Serbia and Montenegro Cup
- Founded: 1992
- Abolished: 2006
- Region: FR Yugoslavia /Serbia and Montenegro
- Teams: 46
- Last champions: Red Star
- Most championships: Red Star (9 titles)

= Serbia and Montenegro Cup =

The Serbia and Montenegro Cup was an association football knockout cup tournament of Serbia and Montenegro played between 1992 and 2006, after which Serbia and Montenegro became separate nations. The competition was the continuation of the old Marshal Tito Cup of the SFR Yugoslavia, and it was named FR Yugoslavia Cup between 1992 and 2003, when the official name of the country was Federal Republic of Yugoslavia. It was renamed to Serbia and Montenegro Cup in 2003 when the country changed its official name. The cup was organized by the Football Association of Serbia and Montenegro.

This tournament was played for a total of 15 seasons, the tournament was dominated by Serbian clubs with no Montenegrin sides ever reaching the final. Belgrade club Red Star were the most successful club, reaching the final in all but two seasons and winning the tournament nine times.

Between 1993 and 1998, the finals were played on a home and away basis, but this was later changed to a single-game final.

## [Set exercise 1]
Revise the Serbia and Montenegro Cup text: write out the stretch from "The Serbia and" through "tournament nine times." again, with "nine times" changed to "9 times".
## [Set exercise 2]
According to the Serbia and Montenegro Cup text, what was the competition called from 1992 to 2003?
## [Set exercise 3]
Resume the Serbia and Montenegro Cup text and extend it past its last sentence.
None of this requires the material that comes after the text.

## [Information shown]
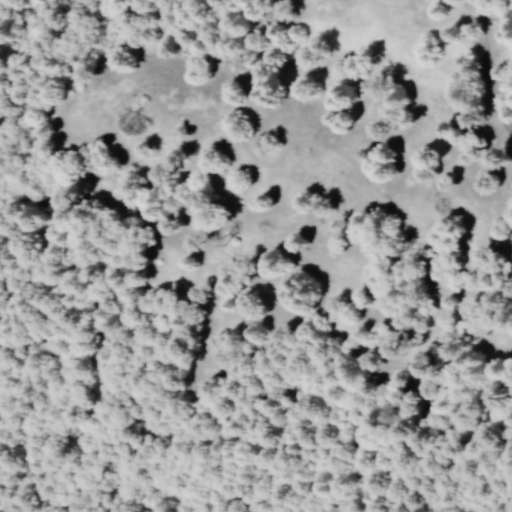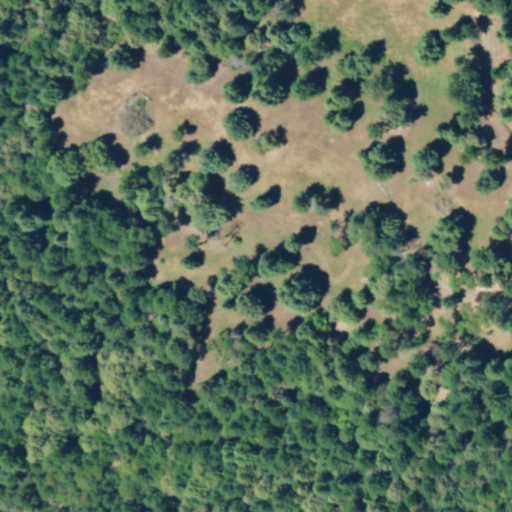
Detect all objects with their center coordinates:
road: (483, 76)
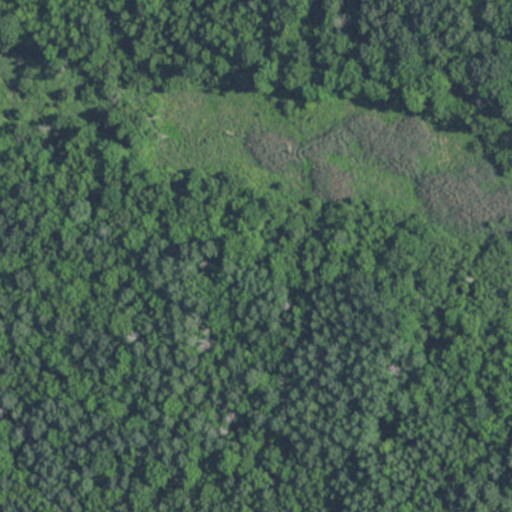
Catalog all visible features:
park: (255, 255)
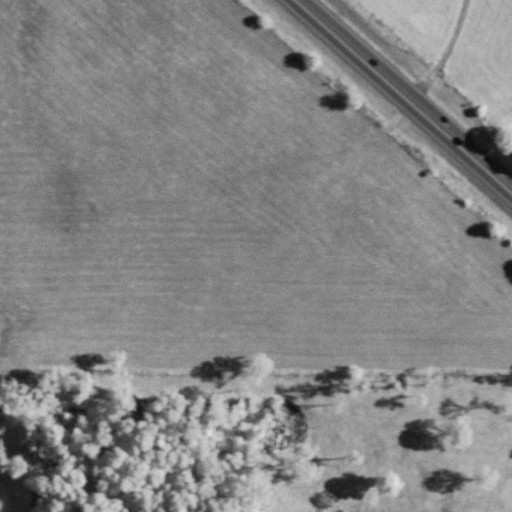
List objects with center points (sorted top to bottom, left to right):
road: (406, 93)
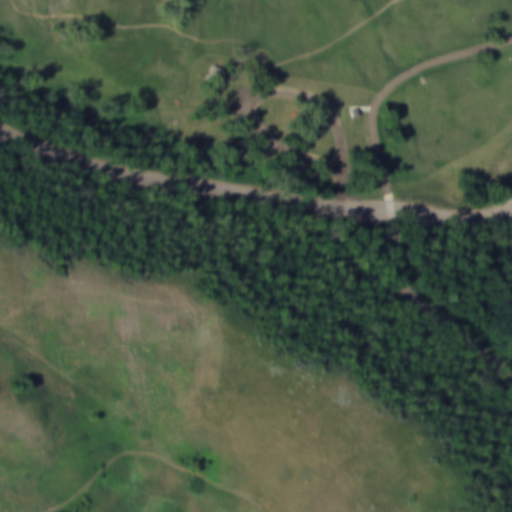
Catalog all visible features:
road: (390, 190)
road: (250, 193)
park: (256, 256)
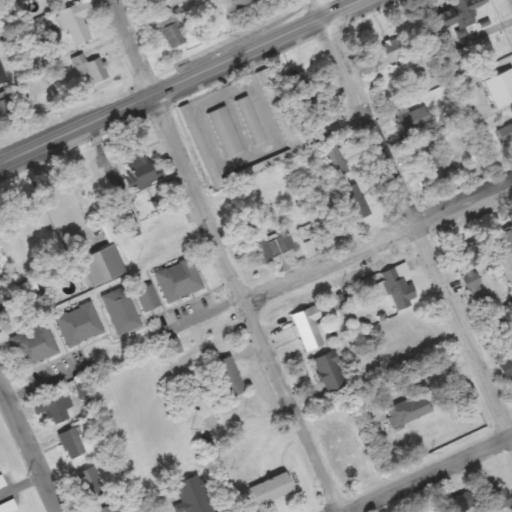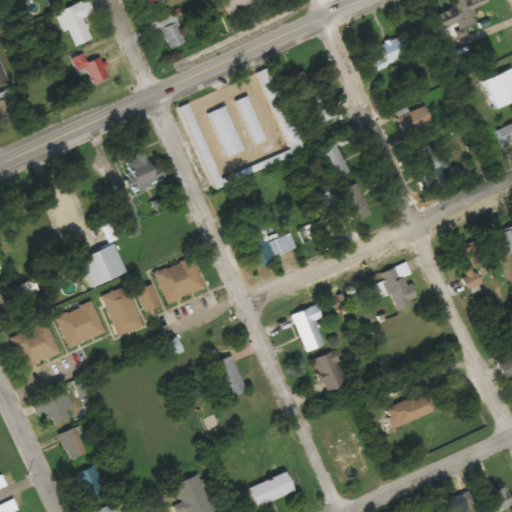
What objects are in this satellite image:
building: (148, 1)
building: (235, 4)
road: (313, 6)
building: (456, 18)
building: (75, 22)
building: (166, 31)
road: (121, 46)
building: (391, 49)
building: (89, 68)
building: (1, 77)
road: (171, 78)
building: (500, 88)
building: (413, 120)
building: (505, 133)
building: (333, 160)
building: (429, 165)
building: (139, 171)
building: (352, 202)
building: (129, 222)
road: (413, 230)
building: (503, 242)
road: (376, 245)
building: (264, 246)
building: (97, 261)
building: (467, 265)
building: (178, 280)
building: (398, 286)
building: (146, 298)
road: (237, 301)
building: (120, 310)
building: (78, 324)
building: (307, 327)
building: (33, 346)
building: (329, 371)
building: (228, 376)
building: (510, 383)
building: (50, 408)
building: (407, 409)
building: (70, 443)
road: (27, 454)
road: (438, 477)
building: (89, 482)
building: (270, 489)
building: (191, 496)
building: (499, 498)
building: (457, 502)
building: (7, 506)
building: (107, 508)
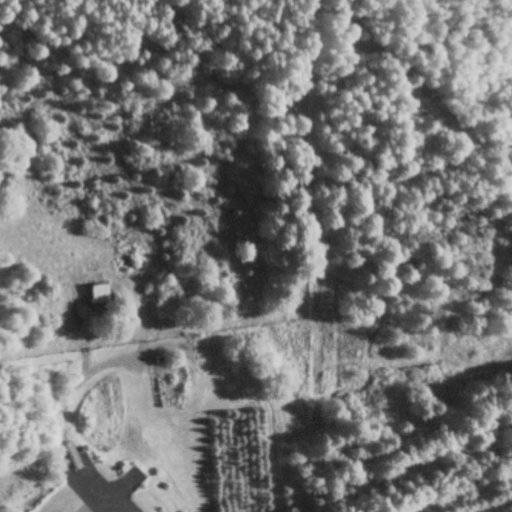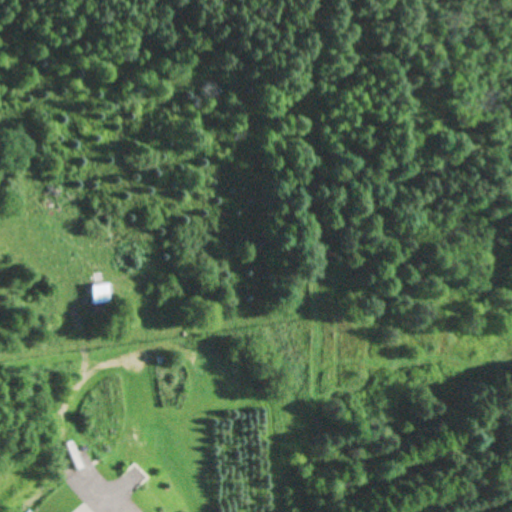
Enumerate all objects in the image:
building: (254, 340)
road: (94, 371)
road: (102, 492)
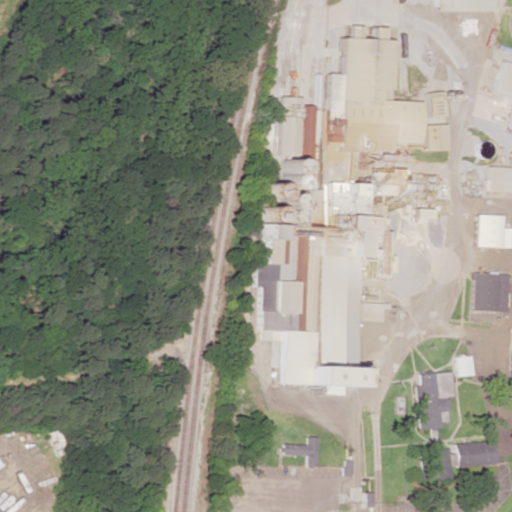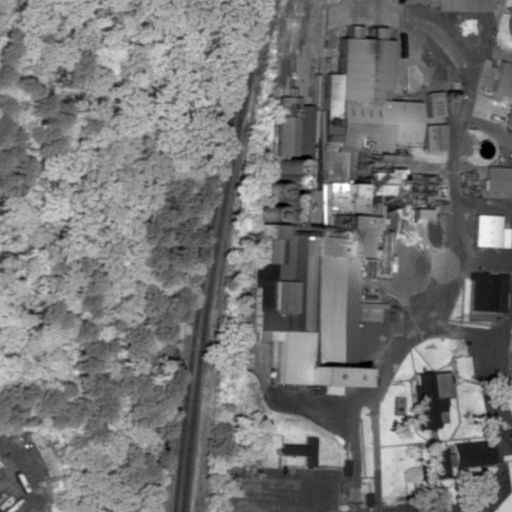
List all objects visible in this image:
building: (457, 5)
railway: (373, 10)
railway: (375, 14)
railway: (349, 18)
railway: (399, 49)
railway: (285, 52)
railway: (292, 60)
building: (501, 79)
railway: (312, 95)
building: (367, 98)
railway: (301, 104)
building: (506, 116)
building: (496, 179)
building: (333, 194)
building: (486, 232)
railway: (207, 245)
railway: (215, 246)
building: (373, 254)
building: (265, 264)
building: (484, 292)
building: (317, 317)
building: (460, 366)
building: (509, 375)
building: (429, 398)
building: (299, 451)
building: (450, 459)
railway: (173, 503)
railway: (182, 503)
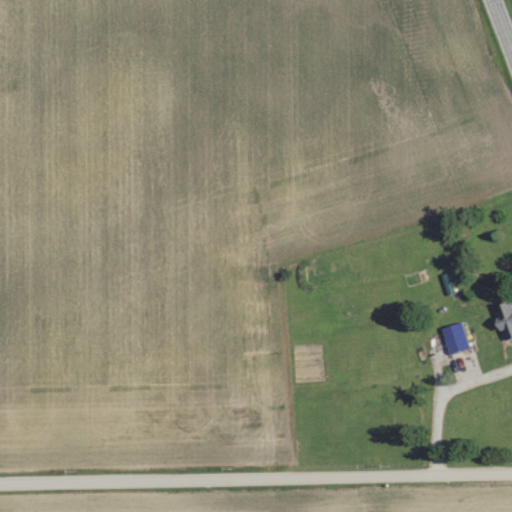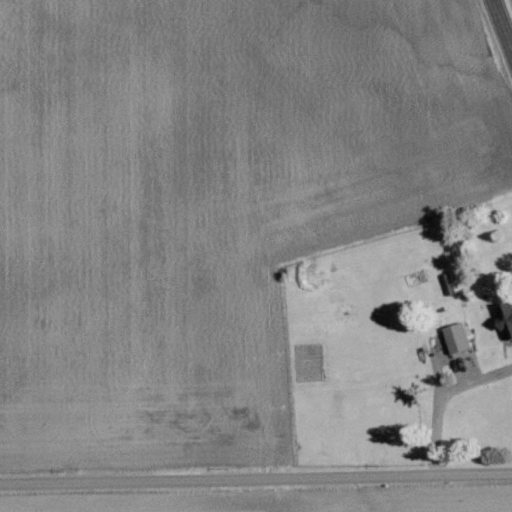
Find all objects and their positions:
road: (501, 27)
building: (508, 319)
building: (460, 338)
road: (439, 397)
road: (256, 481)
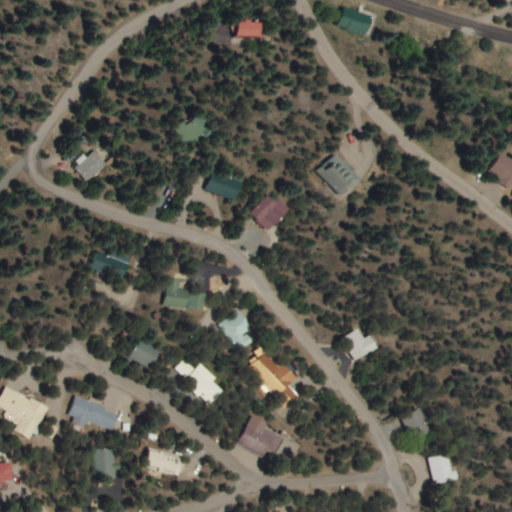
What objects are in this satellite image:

## [Final result 1]
The Serbia and Montenegro Cup was an association football knockout cup tournament of Serbia and Montenegro played between 1992 and 2006, after which Serbia and Montenegro became separate nations. The competition was the continuation of the old Marshal Tito Cup of the SFR Yugoslavia, and it was named FR Yugoslavia Cup between 1992 and 2003, when the official name of the country was Federal Republic of Yugoslavia. It was renamed to Serbia and Montenegro Cup in 2003 when the country changed its official name. The cup was organized by the Football Association of Serbia and Montenegro.

This tournament was played for a total of 15 seasons, the tournament was dominated by Serbian clubs with no Montenegrin sides ever reaching the final. Belgrade club Red Star were the most successful club, reaching the final in all but two seasons and winning the tournament 9 times.

## [Final result 2]
FR Yugoslavia Cup

## [Final result 3]
After Montenegro proclaimed its independence in 2006, both football associations got to work on organizing a new tournament. The Football Association of Serbia formed a deal with Carlsberg affiliate Lav pivo and quickly formed the Lav Kup Srbije. Football Association of Montenegro had much more trouble organizing their cup tournament as most of the organizers of the Serbia and Montenegro cup were in Serbia and they directly inherited the rights to the former association as well as cup tournament. However, after a long and difficult struggle, the Montenegrin Cup was formed.

==Finals==

| Season | Winner | Score | Runner-up | Venue(s) |
Yugoslav Cup (Federal Republic of Yugoslavia)
| 1992–93 | Red Star (13) | 0 – 1 1 – 0 (5 – 4 p) | Partizan | Partizan Stadium, Belgrade Red Star Stadium, Belgrade |
| 1993–94 | Partizan (7) | 3 – 2 6 – 1 | Spartak Subotica | City Stadium, Subotica Partizan Stadium, Belgrade |
| 1994–95 | Red Star (14) | 4 – 0 0 – 0 | Obilić | Obilić Stadium, Belgrade Red Star Stadium, Belgrade |
| 1995–96 | Red Star (15) | 3 – 0 3 – 1 | Partizan | Red Star Stadium, Belgrade Partizan Stadium, Belgrade |
| 1996–97 | Red Star (16) | 0 – 0 1 – 0 | Vojvodina | City Stadium, Novi Sad Red Star Stadium, Belgrade |
| 1997–98 | Partizan (8) | 0 – 0 2 – 0 | Obilić | Obilić Stadium, Belgrade Partizan Stadium, Belgrade |
| 1998–99 | Red Star (17) | 4 – 2 | Partizan | Red Star Stadium, Belgrade |
| 1999–00 | Red Star (18) | 4 – 0 | Napredak Kruševac | Red Star Stadium, Belgrade |
| 2000–01 | Partizan (9) | 1 – 0 | Red Star | Red Star Stadium, Belgrade |
| 2001–02 | Red Star (19) | 1 – 0 | Sartid | Partizan Stadium, Belgrade |
Serbia and Montenegro Cup
| 2002–03 | Sartid (1) | 1 – 0 (a.e.t.) | Red Star | Partizan Stadium, Belgrade |
| 2003–04 | Red Star (20) | 1 – 0 | Budućnost Banatski Dvor | Partizan Stadium, Belgrade |
| 2004–05 | Železnik (1) | 1 – 0 | Red Star | Partizan Stadium, Belgrade |
| 2005–06 | Red Star (21) | 4 – 2 (a.e.t.) | OFK Beograd | Partizan Stadium, Belgrade |

Note: In 2005 FK Železnik won the cup but after suffering financial problems the club merged with FK Voždovac and the trophy remains with the newly formed club. FK Sartid won the cup in 2003 and later changed its name back to FK Smederevo.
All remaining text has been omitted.